Wise Futures and Shared Hardware, Part II
If I were to write an allegory of the computer manufacturing industry in "Greater China", I might be tempted to call it Pingguo and Shanzhai.
Pingguo(蘋果)is the nickname by which Apple Computer is known in China. Its partner Foxconn (a Taiwanese company by the way) is the largest electronic component manufacturer in the world and the largest private employer in the PRC. Foxconn is the pinnacle of industrial scale electronics manufacturing in the Pearl River Delta (and, indeed, the world); and Apple would not be the Apple of today without Foxconn, and China.
Shanzhai(山寨)are the noble bandits of our little allegory: small-scale black market manufacturers who skirt regulations and quality control to produce affordable, relatively low yield, but surprisingly diverse electronics. (I should point out that these innovations were enabled by another Taiwanese company, Mediatek, which sells development kits that many Shanzhai products, such as mobile phones, are built on top of.)
Pinguo and Shanzhai are the well-known protagonists in the technological and social drama of the computer manufacturing industry that straddles the Taiwan Strait. But neither Pinguo nor Shanzhai tell the story of the kind of technology that I want in my life, or that I want to base my business on.
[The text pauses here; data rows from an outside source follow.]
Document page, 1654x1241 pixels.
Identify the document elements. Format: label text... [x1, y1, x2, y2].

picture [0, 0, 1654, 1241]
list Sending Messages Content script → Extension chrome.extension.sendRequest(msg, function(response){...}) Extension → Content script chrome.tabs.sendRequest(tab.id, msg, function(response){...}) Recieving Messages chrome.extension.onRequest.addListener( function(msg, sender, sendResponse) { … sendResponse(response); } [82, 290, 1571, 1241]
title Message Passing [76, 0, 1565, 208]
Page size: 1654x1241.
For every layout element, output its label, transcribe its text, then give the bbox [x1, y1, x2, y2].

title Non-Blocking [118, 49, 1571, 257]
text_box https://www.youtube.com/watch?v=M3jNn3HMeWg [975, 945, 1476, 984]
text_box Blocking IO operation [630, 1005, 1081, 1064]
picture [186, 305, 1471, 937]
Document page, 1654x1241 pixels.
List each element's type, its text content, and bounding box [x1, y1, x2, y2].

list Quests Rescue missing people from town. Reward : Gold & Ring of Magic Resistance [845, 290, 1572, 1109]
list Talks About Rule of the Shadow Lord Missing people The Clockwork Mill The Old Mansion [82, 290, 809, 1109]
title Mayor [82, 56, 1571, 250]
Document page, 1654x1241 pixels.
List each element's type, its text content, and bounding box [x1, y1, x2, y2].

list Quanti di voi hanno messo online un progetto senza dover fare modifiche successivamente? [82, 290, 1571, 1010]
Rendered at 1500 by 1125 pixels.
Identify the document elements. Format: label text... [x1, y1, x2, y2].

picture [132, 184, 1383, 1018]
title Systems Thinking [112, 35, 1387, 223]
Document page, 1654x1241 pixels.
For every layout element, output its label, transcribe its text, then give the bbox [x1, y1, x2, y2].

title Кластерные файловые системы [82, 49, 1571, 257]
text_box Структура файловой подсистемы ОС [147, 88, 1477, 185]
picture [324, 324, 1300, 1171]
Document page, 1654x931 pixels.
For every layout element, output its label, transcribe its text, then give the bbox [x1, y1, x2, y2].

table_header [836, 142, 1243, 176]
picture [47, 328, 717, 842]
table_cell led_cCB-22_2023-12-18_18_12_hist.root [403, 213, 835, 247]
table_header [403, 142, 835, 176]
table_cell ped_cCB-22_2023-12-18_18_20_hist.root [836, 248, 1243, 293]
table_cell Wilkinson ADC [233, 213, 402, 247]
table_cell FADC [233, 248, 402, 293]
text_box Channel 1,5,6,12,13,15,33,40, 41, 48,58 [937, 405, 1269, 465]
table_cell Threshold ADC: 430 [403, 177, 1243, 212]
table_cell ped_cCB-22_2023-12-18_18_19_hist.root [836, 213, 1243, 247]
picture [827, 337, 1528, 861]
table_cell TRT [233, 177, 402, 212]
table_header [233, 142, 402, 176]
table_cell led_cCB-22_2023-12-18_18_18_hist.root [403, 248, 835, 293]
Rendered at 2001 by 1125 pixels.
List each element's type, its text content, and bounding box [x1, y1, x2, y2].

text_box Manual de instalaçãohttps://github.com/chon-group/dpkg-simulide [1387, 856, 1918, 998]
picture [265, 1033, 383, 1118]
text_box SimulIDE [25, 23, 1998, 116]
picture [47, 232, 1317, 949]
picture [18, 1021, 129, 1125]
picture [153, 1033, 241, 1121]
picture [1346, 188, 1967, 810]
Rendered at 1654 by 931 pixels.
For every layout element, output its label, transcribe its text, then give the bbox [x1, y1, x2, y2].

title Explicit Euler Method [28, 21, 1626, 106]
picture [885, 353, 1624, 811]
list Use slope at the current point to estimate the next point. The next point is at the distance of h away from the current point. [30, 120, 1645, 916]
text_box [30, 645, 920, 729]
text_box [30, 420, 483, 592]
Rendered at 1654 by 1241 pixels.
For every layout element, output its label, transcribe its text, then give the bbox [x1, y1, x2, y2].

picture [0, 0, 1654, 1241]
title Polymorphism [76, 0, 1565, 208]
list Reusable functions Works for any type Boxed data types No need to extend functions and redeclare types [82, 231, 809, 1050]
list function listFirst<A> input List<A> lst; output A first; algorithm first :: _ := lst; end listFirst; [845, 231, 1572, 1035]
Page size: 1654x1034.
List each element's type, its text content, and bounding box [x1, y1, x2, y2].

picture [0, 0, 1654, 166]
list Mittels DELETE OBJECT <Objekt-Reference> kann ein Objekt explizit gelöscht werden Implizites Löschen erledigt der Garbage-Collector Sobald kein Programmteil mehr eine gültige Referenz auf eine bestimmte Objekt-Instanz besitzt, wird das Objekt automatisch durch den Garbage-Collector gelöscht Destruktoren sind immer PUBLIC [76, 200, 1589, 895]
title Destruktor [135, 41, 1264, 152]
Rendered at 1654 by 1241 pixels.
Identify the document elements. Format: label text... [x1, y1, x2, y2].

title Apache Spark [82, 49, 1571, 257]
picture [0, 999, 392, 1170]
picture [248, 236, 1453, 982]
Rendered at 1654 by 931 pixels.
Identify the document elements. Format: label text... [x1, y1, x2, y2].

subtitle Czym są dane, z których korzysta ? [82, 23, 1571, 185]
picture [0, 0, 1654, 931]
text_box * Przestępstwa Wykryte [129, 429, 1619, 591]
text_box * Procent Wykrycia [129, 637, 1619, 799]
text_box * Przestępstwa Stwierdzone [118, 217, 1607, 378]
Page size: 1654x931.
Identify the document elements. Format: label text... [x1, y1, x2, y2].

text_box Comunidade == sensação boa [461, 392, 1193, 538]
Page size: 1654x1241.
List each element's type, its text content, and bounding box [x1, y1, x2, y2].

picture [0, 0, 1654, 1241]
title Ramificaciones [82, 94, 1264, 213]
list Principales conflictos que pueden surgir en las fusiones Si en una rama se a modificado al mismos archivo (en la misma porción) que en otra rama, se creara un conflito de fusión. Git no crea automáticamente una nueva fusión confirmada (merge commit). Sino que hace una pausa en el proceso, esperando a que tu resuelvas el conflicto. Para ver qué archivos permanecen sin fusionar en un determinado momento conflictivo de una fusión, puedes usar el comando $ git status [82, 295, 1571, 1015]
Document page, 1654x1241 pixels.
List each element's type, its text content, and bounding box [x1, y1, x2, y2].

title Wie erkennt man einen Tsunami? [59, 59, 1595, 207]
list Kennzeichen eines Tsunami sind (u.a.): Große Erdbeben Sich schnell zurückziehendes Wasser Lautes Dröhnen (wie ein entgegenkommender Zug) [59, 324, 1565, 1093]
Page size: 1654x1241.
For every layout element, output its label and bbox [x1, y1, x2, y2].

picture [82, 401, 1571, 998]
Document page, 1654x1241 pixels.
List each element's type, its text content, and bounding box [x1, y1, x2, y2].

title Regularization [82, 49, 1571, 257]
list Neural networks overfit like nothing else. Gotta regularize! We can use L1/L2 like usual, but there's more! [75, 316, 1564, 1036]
For me the real inspirational story is that of Qi Hardware. Qi Hardware is innovation built not at the cost of billions of dollars and legions of anonymous workers (Pingguo), nor at the cost of questionable legal and safety practices (Shanzhai). Rather, Qi Hardware is a collective dedicated to sharing knowledge, experience and technology, and represents the kind of wise future[1] I am looking to achieve.
In discussing Qi Hardware I am constantly looking for a language to describe this new style of innovation. I am reluctant to call it 'open' hardware for reasons I have already explained; and calling it 'copyleft' hardware (in contrast to 'copyright') puts too much emphasis on the legal underpinning.
I finally settled on the term 'shared' hardware to describe what I feel captures the spirit of the movement. By sharing, Qi Hardware aim to lower barriers to innovation, as well as to profit and pump out genuinely cool technology!
Let's keep telling this story.
Notes
[1] wise futures - I came by this term by listening to public talks by Rob van Kranenburg and Adam Greenfield in Taipei in February of this year. You can read Part I here.
The first photo in this post is of the Milkymist One, which I shot in my studio a couple of weeks ago. The second photo is of Adam Wang, when I visited him in Taipei, where he tests and assembles the Milkymist.